DATA SUPPLIED
↓
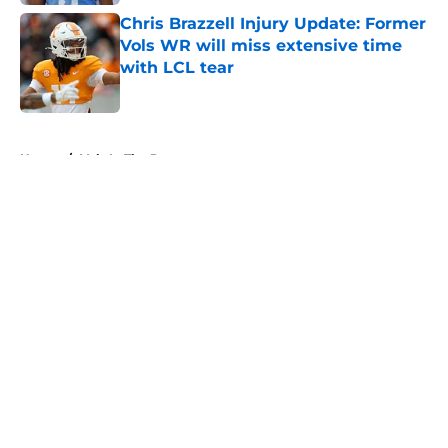
Chris Brazzell Injury Update: Former
Vols WR will miss extensive time
with LCL tear
Published by on Invalid Date
5 related articles loaded
Home
/
Vols In The Pros
About
Openings
Contact
Our 300+ Sites
FanSided Daily
Pitch a Story
Privacy Policy
Terms of Use
Cookie Policy
Legal Disclaimer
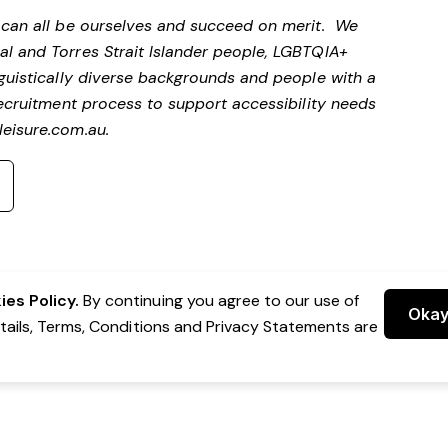
e can all be ourselves and succeed on merit. We
al and Torres Strait Islander people, LGBTQIA+
nguistically diverse backgrounds and people with a
 recruitment process to support accessibility needs
eisure.com.au
.
es Policy.
By continuing you agree to our use of
Oka
etails, Terms, Conditions and Privacy Statements are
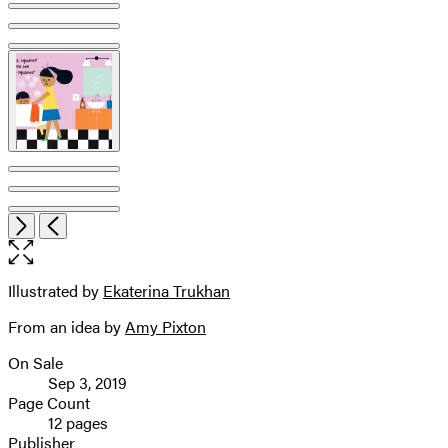
Product
image
pagination
Open
Next
Previous
the
full-
size
Illustrated by
Ekaterina Trukhan
Contributors
image
From an idea by
Amy Pixton
On Sale
Formats
Sep 3, 2019
and
Page Count
12 pages
Prices
Publisher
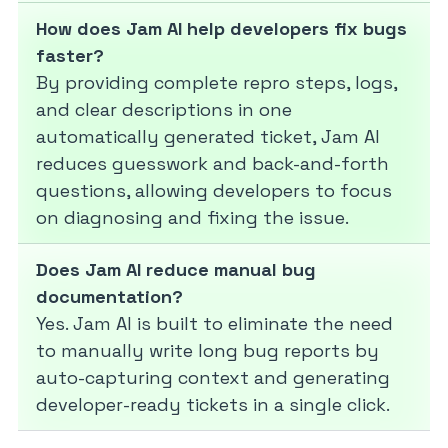
How does Jam AI help developers fix bugs
faster?
By providing complete repro steps, logs,
and clear descriptions in one
automatically generated ticket, Jam AI
reduces guesswork and back-and-forth
questions, allowing developers to focus
on diagnosing and fixing the issue.
Does Jam AI reduce manual bug
documentation?
Yes. Jam AI is built to eliminate the need
to manually write long bug reports by
auto-capturing context and generating
developer-ready tickets in a single click.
↑
WHAT THE TASK ASKS
Starting at the line that has "How does Jam AI help developers fix bugs" and stopping after the last line of the items, write those lines out again with "guesswork" replaced by "speculation" and nothing else changed.

OUTPUT BELOW
How does Jam AI help developers fix bugs
faster?
By providing complete repro steps, logs,
and clear descriptions in one
automatically generated ticket, Jam AI
reduces speculation and back-and-forth
questions, allowing developers to focus
on diagnosing and fixing the issue.
Does Jam AI reduce manual bug
documentation?
Yes. Jam AI is built to eliminate the need
to manually write long bug reports by
auto-capturing context and generating
developer-ready tickets in a single click.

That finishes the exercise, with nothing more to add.